L'avion pesant plusieurs centaines de tonnes se transforme en simple planeur.

Un atterrissage sous tensions

L'avion est alors à 160 kilomètres de la base militaire de Lajes, au Portugal, dans les Açores. Au courant de la situation très compliquée de l'appareil, elle est en alerte et tente de trouver une solution.

À ce moment-là, l'avion se trouve à 9 100 mètres d'altitude et chute de 600 mètres par minute. En calculant de manière minutieuse et en planant durant 15 minutes, il est possible de tenter un atterrissage à Lajes.
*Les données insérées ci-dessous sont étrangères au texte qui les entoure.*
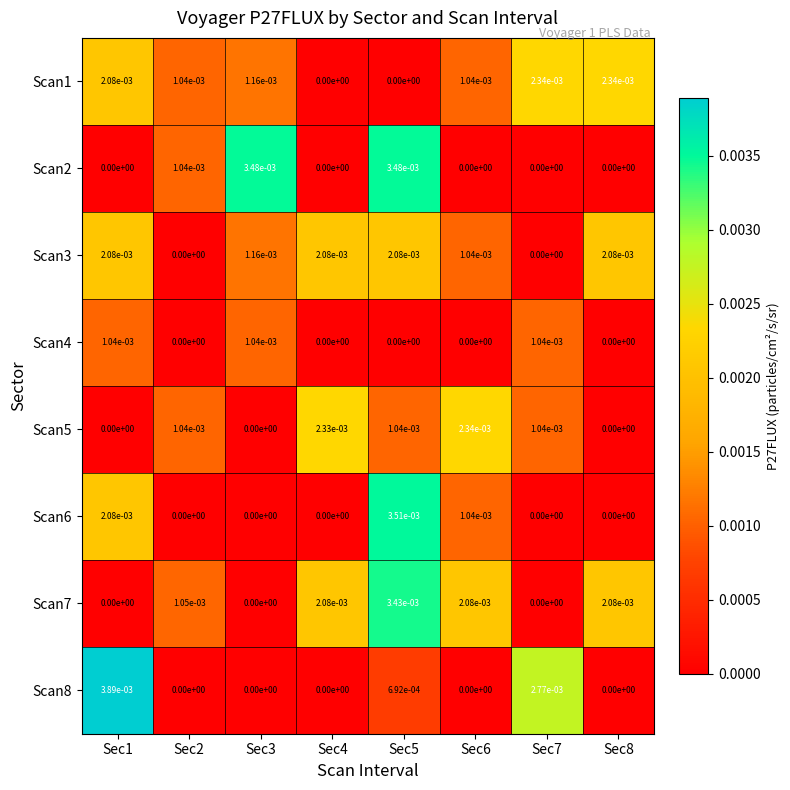

How many data points does each series have?

8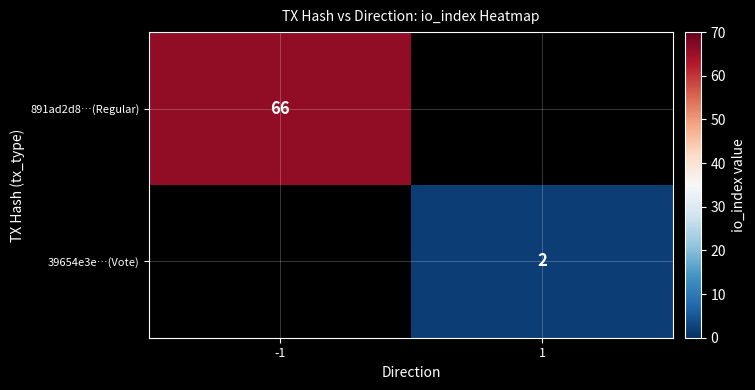

The value of 39654e3e…(Vote) at 1 is 2. True or false?

True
Après un virage périlleux à 360°, il se positionne et s'apprête à sortir le train d'atterrissage. Avec une vitesse de 370 km/h, le premier impact sur le sol est très violent. Celui-ci fera exploser la quasi-totalité des pneus de l'appareil. Mais fort heureusement, l'avion se stoppe complètement. Aucun blessé n'est à déclarer et tout descend assez rapidement.

D'où venait la fuite

Une enquête révélera plus tard que le moteur droit de l'avion avait été changé les jours précédant le vol TS 236, mais que le tuyau d'alimentation n'avait pas été remplacé. Ce dernier n'était apparemment pas adapté au nouveau moteur et ce serait endommagé durant le vol.

Plus de peur que de mal, même si l'équipage a dû avoir quelques sueurs froides.